Please give every line of the data below as a JSON list of strings, one string per line, without the blank lines and without the pictures.

[Opening RECORDS TO PROCESS section]

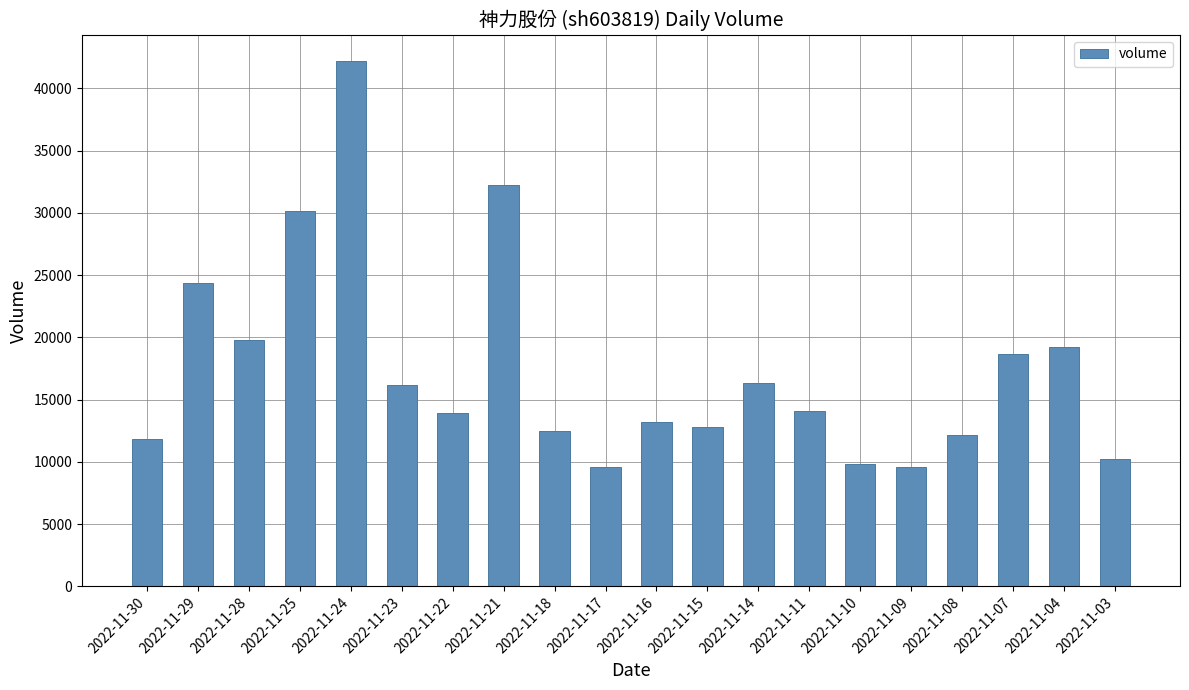

Are the bars grouped side by side (vs. stacked)?

No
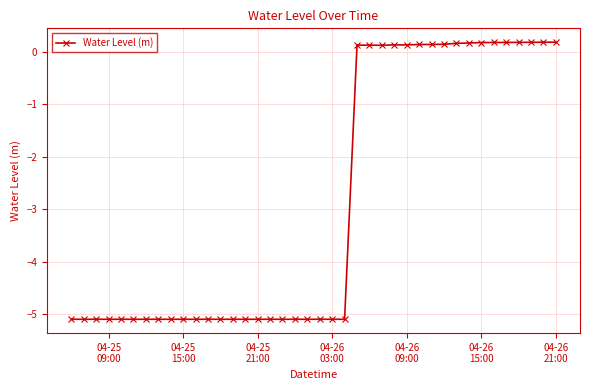

True or false: the data has more than 1 interior local peaks.

True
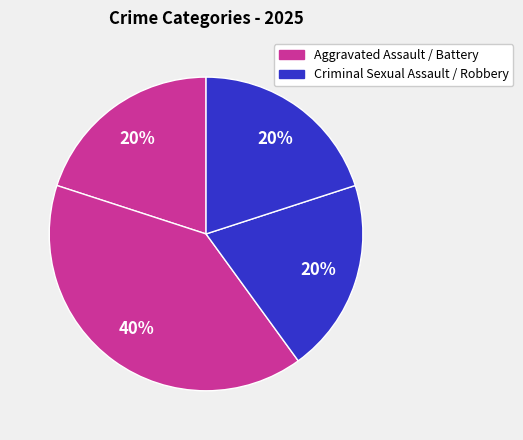

What is the largest slice in the pie chart?

Aggravated Battery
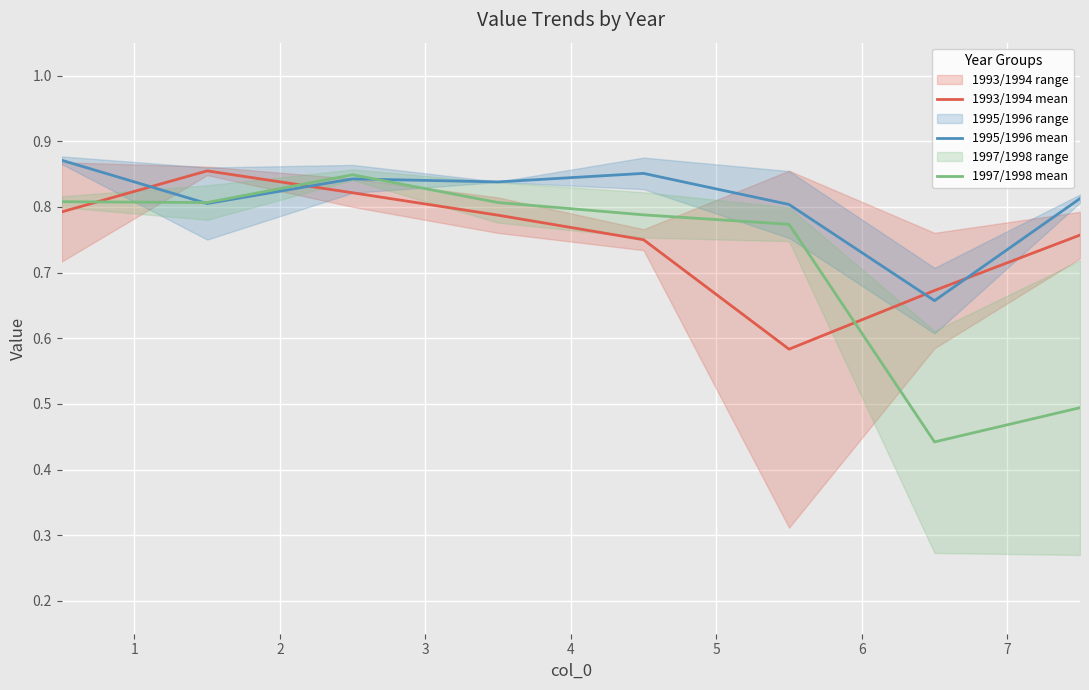

At which category is the sum across all series the highest?

2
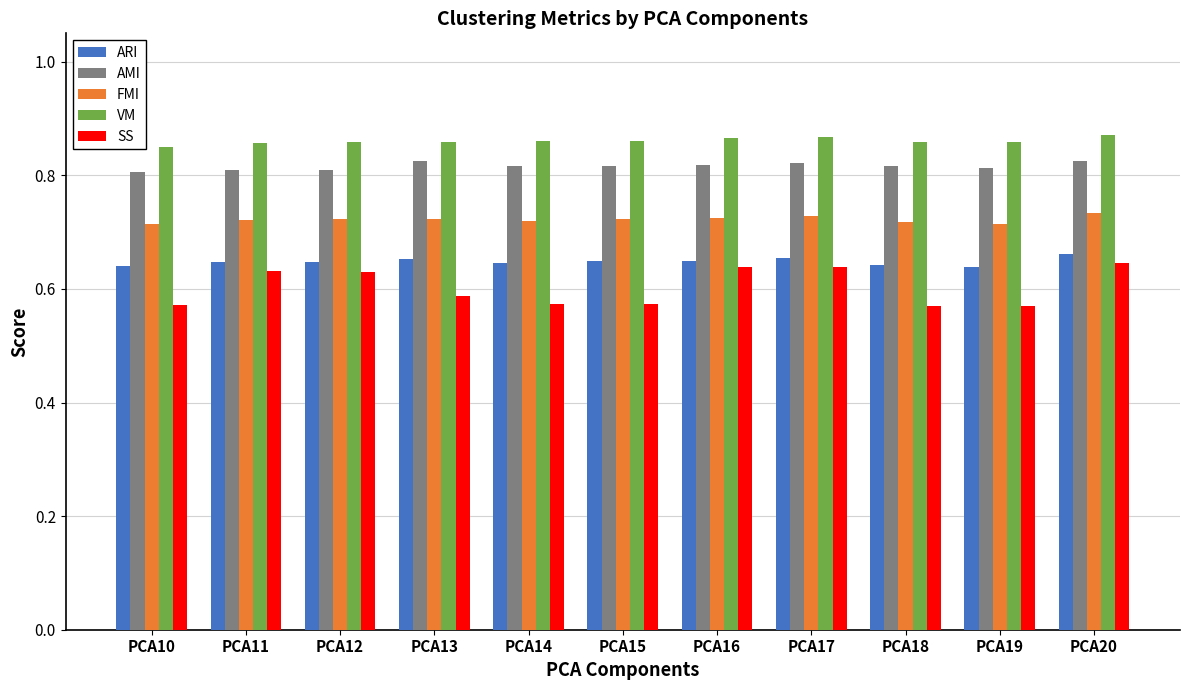

Which series has the widest spread of values?

SS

[Closing RECORDS TO PROCESS section]

§ **RESULT OF THE TASK**:
[
  "Are the bars grouped side by side (vs. stacked)?",
  "No",
  "True or false: the data has more than 1 interior local peaks.",
  "True",
  "What is the largest slice in the pie chart?",
  "Aggravated Battery",
  "At which category is the sum across all series the highest?",
  "2",
  "Which series has the widest spread of values?",
  "SS"
]